Южный был не самым уютным для жизни и службы местом. Штаб батальона от штаба полка отделяли 230 километров, а это само по себе предопределяет весьма высокую самостоятельность комбата. В его ведении находится абсолютно все, включая заготовку овощей для солдатского котла и взаимоотношения с местной властью. И самое главное — боевая служба своих солдат и офицеров. Подчеркиваю — боевая. Подчеркиваю — каждый день с оружием в руках.
Почти сразу же после того, как я принял батальон, мне пришлось познакомиться с весьма странной жизненной позицией своего заместителя по политической части, в то время заочно учившегося в Военно-политической академии имени В.И. Ленина.
Не стану называть его фамилию. Он и сегодня жив-здоров, хотя уже и не служит.
Так вот он напрямик высказал свое жизненное кредо, заключавшееся в том, что офицер, окончивший академию, может дальше как бы и не работать. Дескать, академический ромбик, словно поплавок, будет все время держать его на поверхности. Я отнесся к такой точке зрения скептически. Спросил замполита: «Получается, что ты становишься вроде как почетным офицером и больше ничего делать не надо?»
Жизнь доказала, что человек с такими настроениями очень быстро перестает реалистично оценивать себя и свое место в строю.
Вскоре мне пришлось выехать на сборы в Ростов-на-Дону. На обратном пути мы с начальником штаба батальона приехали в штаб своего полка, чтобы после решения служебных вопросов отправиться домой на своей батальонной машине. Вроде бы должна она подойти с минуты на минуту. Стоим, мерзнем, а «уазика» нет. В конце концов за нами пришел грузовик. Я спросил: «Что случилось?» Водитель ответил: «Так ведь на командирской машине замполит уехал на охоту».
На следующий день в брезентовом тенте «уазика» я увидел аккуратную дырку — след от случайного выстрела. Замполит и не думал отпираться: «Да, на охоту… Да, случайный выстрел…» Вот только на мой вопрос: «Кто вам разрешил туда ездить?», ответил так, как думал: «Ну я же оставался за комбата. Почему я у кого-то должен спрашивать разрешение?»
Пришлось этого офицера поставить на место. Мгновенно принял решение: «Чтобы вам в будущем было понятно, у кого вы должны спрашивать разрешение — я объявляю вам выговор!» С этим выговором от так и ходил восемь месяцев, пока я не снял его в преддверии своего перевода в Астрахань на должность начальника штаба 615-го полка, который также входил в состав нашей 54-й Ростовской дивизии ВВ МВД СССР.

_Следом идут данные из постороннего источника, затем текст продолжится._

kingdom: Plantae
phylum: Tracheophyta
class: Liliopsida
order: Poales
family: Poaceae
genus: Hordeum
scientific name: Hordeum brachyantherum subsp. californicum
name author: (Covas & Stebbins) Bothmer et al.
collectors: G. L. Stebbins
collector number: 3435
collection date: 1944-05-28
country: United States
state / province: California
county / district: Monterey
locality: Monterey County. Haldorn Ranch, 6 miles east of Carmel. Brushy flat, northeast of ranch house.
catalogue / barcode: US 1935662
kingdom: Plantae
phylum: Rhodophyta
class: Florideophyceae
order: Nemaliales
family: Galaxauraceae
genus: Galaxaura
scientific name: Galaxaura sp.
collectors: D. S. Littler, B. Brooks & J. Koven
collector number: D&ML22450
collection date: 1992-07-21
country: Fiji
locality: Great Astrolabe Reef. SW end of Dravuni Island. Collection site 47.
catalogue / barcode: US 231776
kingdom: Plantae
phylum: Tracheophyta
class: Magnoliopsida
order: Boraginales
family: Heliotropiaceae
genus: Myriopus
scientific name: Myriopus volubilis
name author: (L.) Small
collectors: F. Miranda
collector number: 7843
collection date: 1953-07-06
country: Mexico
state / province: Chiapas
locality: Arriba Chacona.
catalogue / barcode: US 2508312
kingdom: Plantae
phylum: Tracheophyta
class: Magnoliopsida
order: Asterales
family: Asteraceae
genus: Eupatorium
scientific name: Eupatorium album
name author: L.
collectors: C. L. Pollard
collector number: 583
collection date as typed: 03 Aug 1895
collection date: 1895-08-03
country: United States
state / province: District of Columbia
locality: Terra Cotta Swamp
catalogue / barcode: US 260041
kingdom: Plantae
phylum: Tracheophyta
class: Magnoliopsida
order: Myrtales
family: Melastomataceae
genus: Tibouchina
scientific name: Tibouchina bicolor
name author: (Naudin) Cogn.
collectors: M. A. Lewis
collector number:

В астраханском полку, которым в ту пору командовал Саламгерий Касполатович Царахов, будущий генерал-майор и начальник Саратовского высшего военного командного училища внутренних войск им. Дзержинского, мои новые сослуживцы тоже поначалу отнеслись к моему назначению с некоторой долей скептицизма: всего лишь капитан, а уже начальник штаба полка… Тем более, что командовать мне пришлось офицерами, которые были старше меня и по возрасту, и по званию: старший помощник начальника штаба — подполковник, помощники — майоры. Но, как оказалось впоследствии, это был чрезвычайно дружный офицерский коллектив, который после обычной притирки человека к человеку, хорошо принял меня и работал чрезвычайно эффективно.
О профессионализме командования этого полка можно судить хотя бы по тому, что мой тогдашний заместитель Михаил Лабунец впоследствии станет генерал-полковником, командующим войсками Северо-Кавказского округа ВВ МВД России, а заместитель начальника политотдела полка Анатолий Пониделко — генерал-лейтенантом, начальником ГУВД Санкт-Петербурга и Ленинградской области. Я был искренне рад, что мои однокашники по училищу за это время возмужали и стали высококлассными специалистами. С ними было легко работать, и мы понимали друг друга с полуслова. Вскоре на моих погонах появилась майорская звезда. Но далеко не сразу — опыт управления штабом полка, в котором в то время служило чуть более тысячи человек.